翌朝、菊からもらったフィルムカメラを持って病院へ向かった。退院が早くて安心している自分と、いつ彼女に後遺症の話を切り出そうかと悩む自分がいた。
「え!カメラ持ってるの、珍しい。」
笑って驚く彼女をカメラに収めた。カメラがシャッと唸った。
それから毎日、私はカメラで何かを撮り続けた。菊のことも、一緒に見た景色もあった。菊は一週間に一度、定期検診に通った。
「昨日何食べたかとか、認知症みたいなこと聞かれるの。」
毎回、そんな文句をこぼしていた。
菊が倒れてちょうど一か月後、36枚撮りのフィルムを撮り終えた。菊が検診に行っている間に、仕事に行くと嘘をついて菊の実家を訪れた。

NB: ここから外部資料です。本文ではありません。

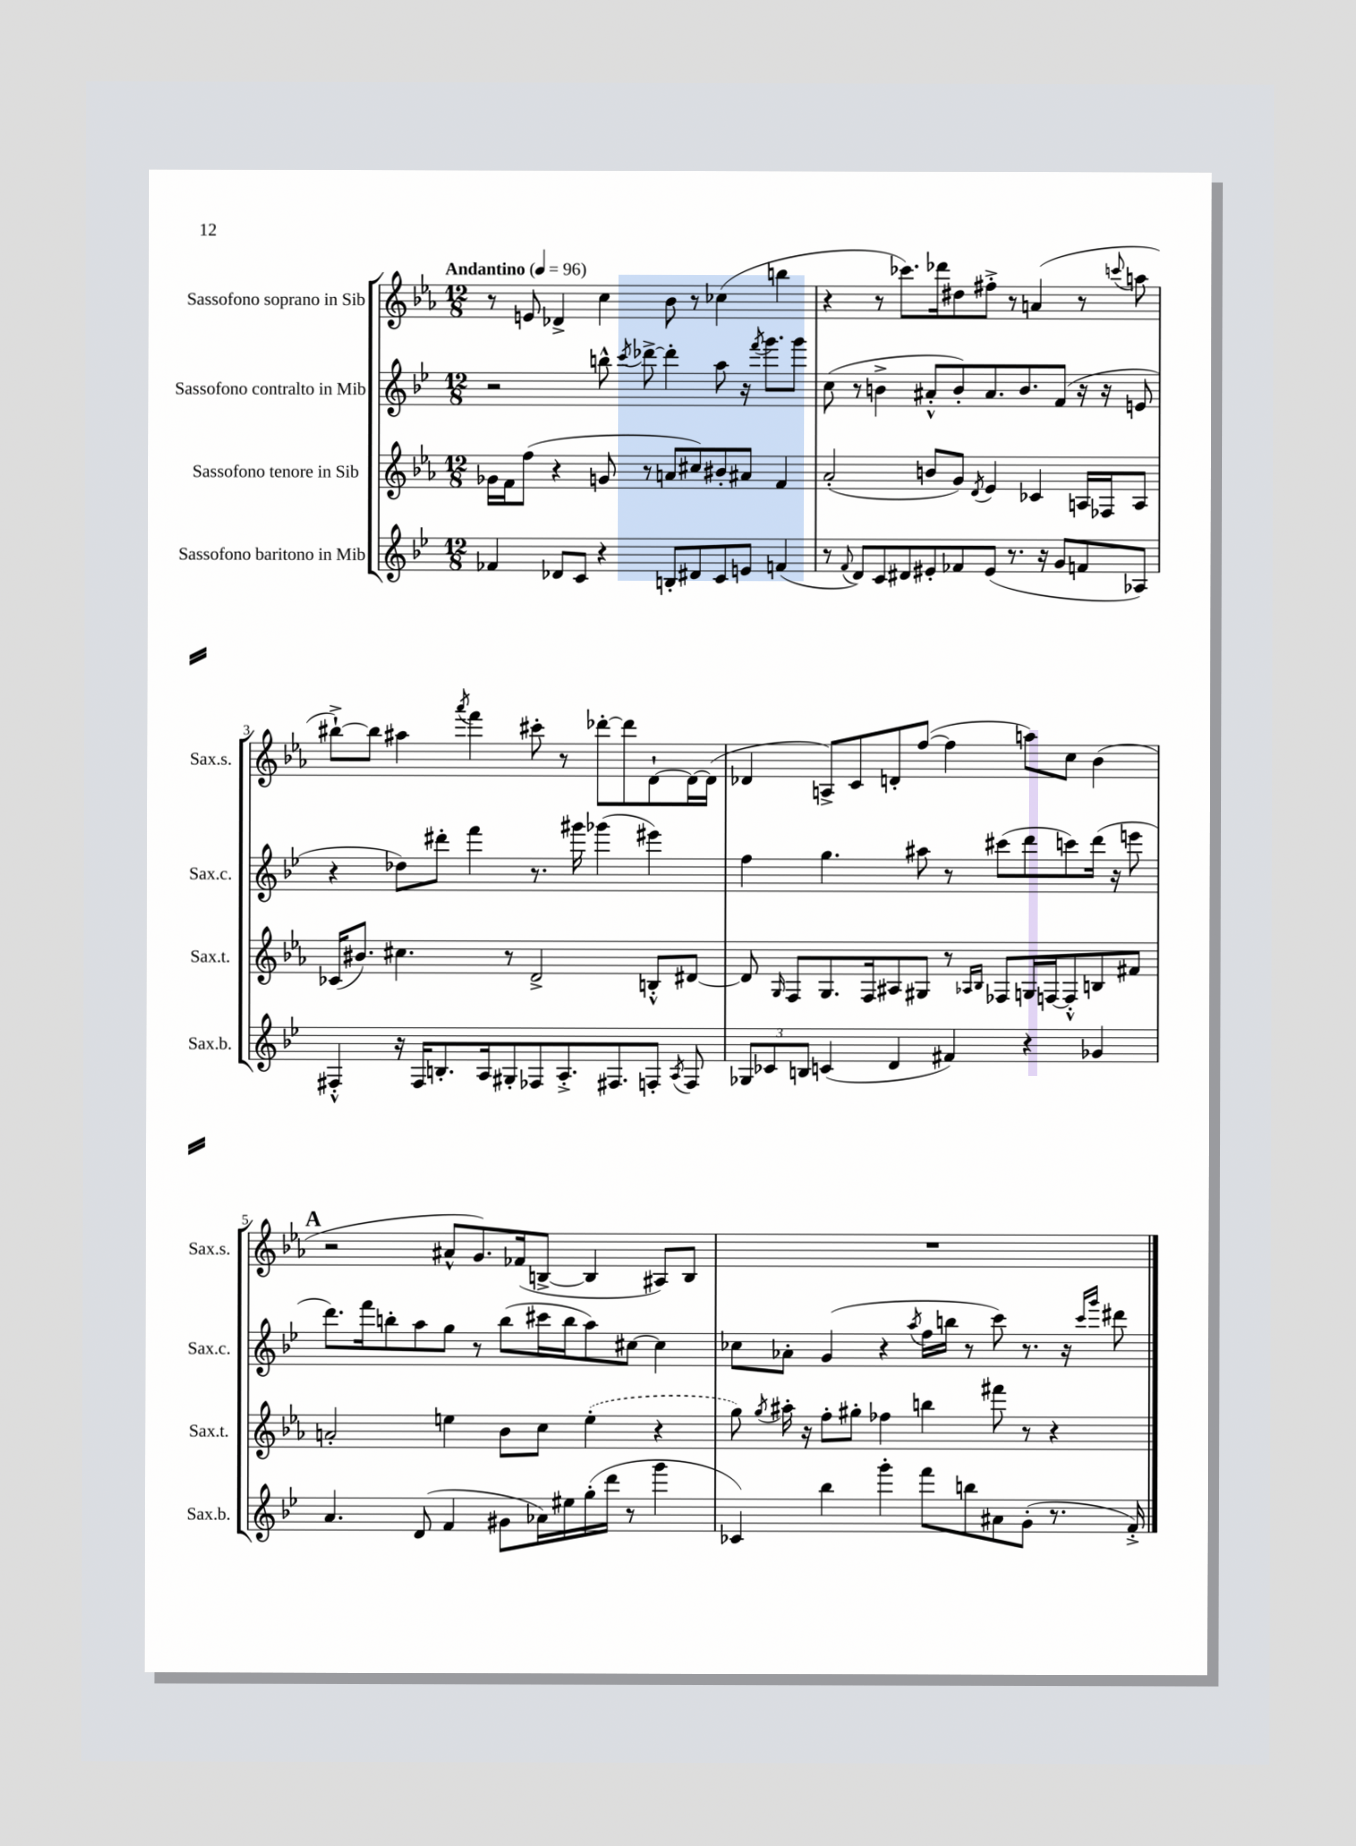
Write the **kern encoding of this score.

**kern	**kern	**kern	**kern
*staff4	*staff3	*staff2	*staff1
*clefG2	*clefG2	*clefG2	*clefG2
*k[b-e-]	*k[b-e-a-]	*k[b-e-]	*k[b-e-a-]
*M12/8	*M12/8	*M12/8	*M12/8
*MM96	*MM96	*MM96	*MM96
4f-	16g-	2r	8r
.	16f	.	.
.	(8ff	.	8e
8d-	4r	.	4d-^
8c	.	.	.
4r	8g	8bb^^	4cc
.	.	8qccc	.
.	8r	[8ddd-^	.
8B'	8a	4ddd-']	8b-
8d#	8cc#)	.	8r
8c	8b#'	8aa	(4cc-
8e	8a#	16r	.
.	.	8qfff	.
.	.	8.ggg	.
(4f	4f	.	4bb
.	.	8ggg	.
=	=	=	=
8r	(2a-'	(8cc	4r
8qqf	.	.	.
8d)	.	8r	.
8c	.	4b^	8r
8d#	.	.	8.ccc-)
8e#'	8b	8a#'^^	.
.	.	.	16ddd-
8f-	8g)	8b')	8dd#
.	8qd	.	.
(8e#	4e-	8.a#	8ff#'^
8.r	.	.	8r
.	.	8.b	.
.	4c-	.	(4a
16r	.	.	.
8g	.	(8f	.
8f	16A	16r	8r
.	16F-	16r	.
.	.	.	8qqccc
8A-)	8A	8e	8aa
=	=	=	=
4F#'^^	(16c-	4r	[8bb#`^)
.	8.b#)	.	.
.	.	.	8bb#]
16r	4.cc#	8dd-)	4aa#
16F#	.	.	.
8.B'	.	8ddd#'	.
.	.	.	8qaaa-
.	.	4fff	4fff
16A	.	.	.
8G#'	8r	.	.
8F-	2d^	8.r	8ccc#'
8.A'^	.	.	8r
.	.	16ggg#	.
.	.	(4ggg-	[8ddd-'
8.F#	.	.	.
.	.	.	8ddd-]
8F'	8B'^^	4eee#)	[8d`
8qA	.	.	.
8F	[8d#	.	16d_
.	.	.	(16d]
=	=	=	=
12G-	8d#]	4ff	4d-
12c-	.	.	.
.	16qqG	.	.
.	8F	.	.
12B	.	.	.
(4c	8.G	4.gg	8A^)
.	.	.	8c
.	16F	.	.
4d	8A#	.	8d'
.	8G#	8aa#	([8ff
4f#)	8r	8r	4ff]
.	16qqA-	.	.
.	16qqB-	.	.
.	8F-	(8ccc#	.
4r	16G	8ddd	8aa)
.	[16F	.	.
.	8F'^^]	8ccc)	8cc
4g-	8B	(16ddd	(4b-
.	.	16r	.
.	8f#	8eee	.
=	=	=	=
4.a	2a'	8.ddd)	2r
.	.	16fff	.
.	.	8bb'	.
(8d	.	8aa	.
4f	4ee	8gg	8a#^^
.	.	8r	8.g)
8g#	8b-	(8bb	.
.	.	.	(16f-
16a-)	8cc	16ccc#	[8B^
16ee#	.	16bb	.
(16gg'	(4ee'	8aa)	4B]
16ddd	.	.	.
8r	.	[8cc#	.
4ggg	4r	4cc#]	8A#)
.	.	.	8B
=	=	=	=
4c-)	8gg)	8cc-	1.r
.	8qgg	.	.
.	16aa#'	8a-'	.
.	16r	.	.
4bb-	8ff'	(4g	.
.	8gg#'	.	.
4ggg'	4ff-	4r	.
.	.	8qaa	.
8fff	4bb	16ff	.
.	.	16bb	.
8bb	.	8r	.
8a#	8fff#	8ccc)	.
(8g'	8r	8.r	.
8.r	4r	.	.
.	.	16r	.
.	.	16qqccc	.
.	.	16qqggg	.
.	.	8ddd#	.
16f'^)	.	.	.
==	==	==	==
*-	*-	*-	*-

リビングに上がると、線香の匂いが漂っていた。痩せこけて笑う男性の写真が置いてある仏壇が目に入った。義母さんに案内され暗室に入ると、机にある古びたノートが目に入った。そのノートを見ると、明らかに菊の文字で丁寧に現像の方法が書いてあった。
「これって菊が書いたノートですか?」
「あら、懐かしい。それね。お父さんが書いたノートなのよ。」
菊は父の死後半年ほど引きこもっていたらしい。そんな彼女を立ち直させたのは、写真だった。菊の実家に暗室があるのも、菊のお父さんが使っていたからだそうだ。
暗室で現像の準備をしながら、自分の家族のことを思った。私の父親は私が"普通"でないことを嫌い、高校生の頃、彼女ができたことで「普通でいてほしかった。」と言われた。結局、その言葉で元カノと別れ、大学の進学時に父との縁を切った。
私は乾燥室に現像の終わったフィルムを吊るして、義母さんのもとへ。暖かいお茶と茶菓子があった。
「どう、現像は?」
「良さそうです。」
「……話すか決めたの?」
時計の針の音が静かに響く。
「すぐに決めなくていい。私も菊に話していないことがまだあるから。」
義母さんは紙を取り出し、ステージⅡの大腸がんの告知書を見せた。
「治るかもしれないけれど、確実に楓くんの方が長く菊に寄り添うわ。」
乾燥が終わるのを知らせるタイマーが鳴り、私は現像を光に透かしながら、どの写真を印刷するか考えた。天使の梯子の写真の現像が進む中、菊に記憶障害のことを伝えようと決めた。
「私は記憶障害のことを菊に伝えます。だから義母さんもガンのことを伝えてください。」
義母さんはゆっくり頷いた。
帰り道、道路脇に咲くヘリクリサムが舞うのを眺めていた。